Polecenie do ćwiczenia
Wyodrębnij z każdego wpisu wszystkie wiersze i przepisz je bez najmniejszej zmiany.

=-=-=

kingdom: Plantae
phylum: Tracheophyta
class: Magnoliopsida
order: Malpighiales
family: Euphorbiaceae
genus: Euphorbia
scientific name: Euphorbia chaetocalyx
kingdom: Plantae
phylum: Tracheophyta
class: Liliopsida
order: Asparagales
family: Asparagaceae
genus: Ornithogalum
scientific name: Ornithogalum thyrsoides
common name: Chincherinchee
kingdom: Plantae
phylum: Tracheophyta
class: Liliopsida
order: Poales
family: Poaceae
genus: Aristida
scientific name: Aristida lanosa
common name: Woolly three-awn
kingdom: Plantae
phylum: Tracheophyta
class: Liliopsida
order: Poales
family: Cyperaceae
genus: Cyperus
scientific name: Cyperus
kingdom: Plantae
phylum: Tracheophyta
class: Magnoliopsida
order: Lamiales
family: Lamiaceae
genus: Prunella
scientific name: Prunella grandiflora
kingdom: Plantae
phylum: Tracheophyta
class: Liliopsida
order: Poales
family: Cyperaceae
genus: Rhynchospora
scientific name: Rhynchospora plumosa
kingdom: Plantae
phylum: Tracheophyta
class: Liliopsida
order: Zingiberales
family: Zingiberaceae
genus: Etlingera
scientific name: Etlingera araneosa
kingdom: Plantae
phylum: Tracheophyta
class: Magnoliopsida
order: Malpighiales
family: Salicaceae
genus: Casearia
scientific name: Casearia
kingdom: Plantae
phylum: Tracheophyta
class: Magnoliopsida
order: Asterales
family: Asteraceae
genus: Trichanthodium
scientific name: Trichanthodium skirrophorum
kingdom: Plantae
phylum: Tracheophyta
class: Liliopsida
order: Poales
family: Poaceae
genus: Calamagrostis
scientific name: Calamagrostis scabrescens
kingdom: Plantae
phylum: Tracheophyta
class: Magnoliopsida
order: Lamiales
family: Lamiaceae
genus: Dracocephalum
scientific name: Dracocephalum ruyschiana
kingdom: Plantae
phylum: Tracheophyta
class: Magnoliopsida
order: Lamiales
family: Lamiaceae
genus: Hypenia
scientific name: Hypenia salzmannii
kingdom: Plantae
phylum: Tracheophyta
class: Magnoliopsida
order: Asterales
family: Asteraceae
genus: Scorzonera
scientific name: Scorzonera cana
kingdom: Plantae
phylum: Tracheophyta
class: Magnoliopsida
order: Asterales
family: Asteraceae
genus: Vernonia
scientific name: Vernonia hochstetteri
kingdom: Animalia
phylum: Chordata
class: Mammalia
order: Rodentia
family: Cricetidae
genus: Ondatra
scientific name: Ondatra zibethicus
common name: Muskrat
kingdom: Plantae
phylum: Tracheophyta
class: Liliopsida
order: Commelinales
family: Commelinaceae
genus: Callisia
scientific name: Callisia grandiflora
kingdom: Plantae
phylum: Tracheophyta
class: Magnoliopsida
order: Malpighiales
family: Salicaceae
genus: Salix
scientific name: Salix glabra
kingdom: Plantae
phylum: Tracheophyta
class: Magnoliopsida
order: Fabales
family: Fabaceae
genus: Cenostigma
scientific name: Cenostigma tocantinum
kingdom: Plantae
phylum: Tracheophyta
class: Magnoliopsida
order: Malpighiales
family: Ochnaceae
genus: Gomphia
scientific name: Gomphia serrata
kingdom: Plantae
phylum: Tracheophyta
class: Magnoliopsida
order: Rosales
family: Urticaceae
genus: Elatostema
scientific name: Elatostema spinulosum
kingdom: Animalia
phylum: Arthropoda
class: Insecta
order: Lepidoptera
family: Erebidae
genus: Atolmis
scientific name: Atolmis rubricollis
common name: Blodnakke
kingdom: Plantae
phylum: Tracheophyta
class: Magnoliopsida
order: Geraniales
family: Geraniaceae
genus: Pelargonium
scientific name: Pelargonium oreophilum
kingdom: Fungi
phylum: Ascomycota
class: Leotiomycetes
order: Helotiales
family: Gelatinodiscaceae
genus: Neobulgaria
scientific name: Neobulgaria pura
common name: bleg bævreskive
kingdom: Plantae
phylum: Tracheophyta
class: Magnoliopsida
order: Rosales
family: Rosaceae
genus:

=-=-=

Pełna odpowiedź
kingdom: Plantae
phylum: Tracheophyta
class: Magnoliopsida
order: Malpighiales
family: Euphorbiaceae
genus: Euphorbia
scientific name: Euphorbia chaetocalyx
kingdom: Plantae
phylum: Tracheophyta
class: Liliopsida
order: Asparagales
family: Asparagaceae
genus: Ornithogalum
scientific name: Ornithogalum thyrsoides
common name: Chincherinchee
kingdom: Plantae
phylum: Tracheophyta
class: Liliopsida
order: Poales
family: Poaceae
genus: Aristida
scientific name: Aristida lanosa
common name: Woolly three-awn
kingdom: Plantae
phylum: Tracheophyta
class: Liliopsida
order: Poales
family: Cyperaceae
genus: Cyperus
scientific name: Cyperus
kingdom: Plantae
phylum: Tracheophyta
class: Magnoliopsida
order: Lamiales
family: Lamiaceae
genus: Prunella
scientific name: Prunella grandiflora
kingdom: Plantae
phylum: Tracheophyta
class: Liliopsida
order: Poales
family: Cyperaceae
genus: Rhynchospora
scientific name: Rhynchospora plumosa
kingdom: Plantae
phylum: Tracheophyta
class: Liliopsida
order: Zingiberales
family: Zingiberaceae
genus: Etlingera
scientific name: Etlingera araneosa
kingdom: Plantae
phylum: Tracheophyta
class: Magnoliopsida
order: Malpighiales
family: Salicaceae
genus: Casearia
scientific name: Casearia
kingdom: Plantae
phylum: Tracheophyta
class: Magnoliopsida
order: Asterales
family: Asteraceae
genus: Trichanthodium
scientific name: Trichanthodium skirrophorum
kingdom: Plantae
phylum: Tracheophyta
class: Liliopsida
order: Poales
family: Poaceae
genus: Calamagrostis
scientific name: Calamagrostis scabrescens
kingdom: Plantae
phylum: Tracheophyta
class: Magnoliopsida
order: Lamiales
family: Lamiaceae
genus: Dracocephalum
scientific name: Dracocephalum ruyschiana
kingdom: Plantae
phylum: Tracheophyta
class: Magnoliopsida
order: Lamiales
family: Lamiaceae
genus: Hypenia
scientific name: Hypenia salzmannii
kingdom: Plantae
phylum: Tracheophyta
class: Magnoliopsida
order: Asterales
family: Asteraceae
genus: Scorzonera
scientific name: Scorzonera cana
kingdom: Plantae
phylum: Tracheophyta
class: Magnoliopsida
order: Asterales
family: Asteraceae
genus: Vernonia
scientific name: Vernonia hochstetteri
kingdom: Animalia
phylum: Chordata
class: Mammalia
order: Rodentia
family: Cricetidae
genus: Ondatra
scientific name: Ondatra zibethicus
common name: Muskrat
kingdom: Plantae
phylum: Tracheophyta
class: Liliopsida
order: Commelinales
family: Commelinaceae
genus: Callisia
scientific name: Callisia grandiflora
kingdom: Plantae
phylum: Tracheophyta
class: Magnoliopsida
order: Malpighiales
family: Salicaceae
genus: Salix
scientific name: Salix glabra
kingdom: Plantae
phylum: Tracheophyta
class: Magnoliopsida
order: Fabales
family: Fabaceae
genus: Cenostigma
scientific name: Cenostigma tocantinum
kingdom: Plantae
phylum: Tracheophyta
class: Magnoliopsida
order: Malpighiales
family: Ochnaceae
genus: Gomphia
scientific name: Gomphia serrata
kingdom: Plantae
phylum: Tracheophyta
class: Magnoliopsida
order: Rosales
family: Urticaceae
genus: Elatostema
scientific name: Elatostema spinulosum
kingdom: Animalia
phylum: Arthropoda
class: Insecta
order: Lepidoptera
family: Erebidae
genus: Atolmis
scientific name: Atolmis rubricollis
common name: Blodnakke
kingdom: Plantae
phylum: Tracheophyta
class: Magnoliopsida
order: Geraniales
family: Geraniaceae
genus: Pelargonium
scientific name: Pelargonium oreophilum
kingdom: Fungi
phylum: Ascomycota
class: Leotiomycetes
order: Helotiales
family: Gelatinodiscaceae
genus: Neobulgaria
scientific name: Neobulgaria pura
common name: bleg bævreskive
kingdom: Plantae
phylum: Tracheophyta
class: Magnoliopsida
order: Rosales
family: Rosaceae
genus:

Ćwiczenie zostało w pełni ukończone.